Madre depressa con bambino che piange

I familiari di una coppia di genitori adottivi stentano a capire il motivo per cui ora la donna non si sente pienamente felice. In fin dei conti ha realizzato un sogno cullato a lungo, quello che sembrava un desiderio chiaro e preciso.

Si soffre quindi in silenzio, sopraffatti dalla vergogna, dal senso di colpa e dalla paura di aver deluso tutti. I neogenitori sono spesso i primi a non capire, a porsi le stesse domande senza trovare altra risposta che non li accusi di essere irresponsabili, colpevoli o volubili.

Cause della depressione post adozione

A cosa si deve una così alta percentuale di persone che soffre di questo disturbo? La maggior parte dei genitori adottivi passano anni a desiderare un figlio da amare. Le lunghe attese, le speranze – non sempre realizzate – e i sogni possono creare aspettative poco realistiche sull’essere genitori.

I neogenitori potrebbero vivere con un senso di colpa l’ambivalenza delle proprie emozioni. Da una parte amano il figlio adottivo, dall’altra potrebbero sentirsi delusi o arrabbiati se il bambino non soddisfa le loro aspettative.

Il legame istantaneo con il nuovo membro della famiglia e l’amore a prima vista corrispondono a una visione poco realistica. Innamorarsi di un bambino adottivo è come innamorarsi del partner. La passione e l’euforia iniziale cedono presto il passo a un processo lento e difficile: abituarsi e adattarsi alla presenza di un altro essere umano nella propria vita quotidiana.

Genitori tengono per mano la figlia

Come affrontare la depressione post adozione?

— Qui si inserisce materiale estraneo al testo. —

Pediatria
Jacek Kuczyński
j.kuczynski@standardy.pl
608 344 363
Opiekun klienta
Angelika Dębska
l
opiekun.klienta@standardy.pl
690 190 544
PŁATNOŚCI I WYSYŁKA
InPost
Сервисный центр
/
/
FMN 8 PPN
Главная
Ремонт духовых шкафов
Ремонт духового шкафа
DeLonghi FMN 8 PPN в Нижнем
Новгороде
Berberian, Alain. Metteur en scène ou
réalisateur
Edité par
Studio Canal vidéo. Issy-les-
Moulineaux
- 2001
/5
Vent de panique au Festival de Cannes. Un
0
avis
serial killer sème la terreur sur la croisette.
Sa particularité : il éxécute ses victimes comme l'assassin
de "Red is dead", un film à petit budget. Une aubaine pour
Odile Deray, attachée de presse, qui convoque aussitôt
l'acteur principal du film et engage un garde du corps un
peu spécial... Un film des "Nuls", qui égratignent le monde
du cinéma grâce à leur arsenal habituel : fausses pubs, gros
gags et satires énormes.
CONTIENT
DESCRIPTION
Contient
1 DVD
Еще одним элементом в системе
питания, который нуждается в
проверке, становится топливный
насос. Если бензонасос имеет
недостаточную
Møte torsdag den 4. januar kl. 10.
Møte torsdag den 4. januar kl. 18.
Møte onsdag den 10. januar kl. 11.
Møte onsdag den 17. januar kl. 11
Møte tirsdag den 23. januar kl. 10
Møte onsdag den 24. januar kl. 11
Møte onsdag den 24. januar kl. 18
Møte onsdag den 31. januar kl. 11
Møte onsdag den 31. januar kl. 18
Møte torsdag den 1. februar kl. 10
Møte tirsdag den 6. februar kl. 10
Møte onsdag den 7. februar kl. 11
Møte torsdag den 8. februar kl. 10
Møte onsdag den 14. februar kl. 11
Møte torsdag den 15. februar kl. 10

Non è sempre facile adattarsi ai cambiamenti che comporta adottare un bambino. Alcune linee guida possono però essere di aiuto:

  • Appena tornati a casa dal luogo di adozione, assicuratevi di avere tempo di qualità da condividere.
  • Non sentitevi in colpa se non avete voglia di ricevere visite. Allo stesso tempo, accettate l’aiuto di cui avete bisogno. Non siete cattive madri o cattivi padri se non riuscite a fare tutto da soli.
  • Cercate di prolungare il più possibile il congedo di maternità.
  • Dormite un numero di ore sufficienti e fate esercizio fisico. È più che provato che fare movimento migliora l’umore.
  • Portate i vostri figli a passeggiare. Vi divertirete insieme e consoliderete il vostro legame.
  • Non abbiate paura a esprimervi. Restate in contatto con forum o gruppi di genitori adottivi. Cercate persone che stiano vivendo un’esperienza familiare simile.
  • Chiedete alla vostra cerchia di parenti e amici di capire e rispettare le vostre decisioni. Fate capire loro che siete pronti ad ascoltare, ma che avete dei criteri personali e sarete voi ad avere l’ultima parola sui vostri figli.
  • Riservate del tempo per voi e per il partner. Se avete altri figli, non trascurateli e dedicate anche a loro attenzioni.
  • Accettate i vostri limiti, non abbiate paura di fallire. Siamo esseri umani, non siamo perfetti, non dobbiamo dimostrare niente.

Riassumendo…

La depressione post adozione è un disturbo dello stato d’animo che in molti casi si nutre di incomprensione (da parte dell’ambiente e di chi ne soffre). Un genitore adottivo che teme di non vedere soddisfatte le proprie aspettative può arrivare a sentirsi profondamente triste e scoraggiato.

Se vi riconoscete in questa situazione, la cosa migliore da fare è chiedere l’aiuto di uno specialista. Non abbiate paura di raccontare le vostre esperienze: riceverete comprensione e sostegno.


Questo testo è fornito solo a scopo informativo e non sostituisce la consultazione con un professionista. In caso di dubbi, consulta il tuo specialista.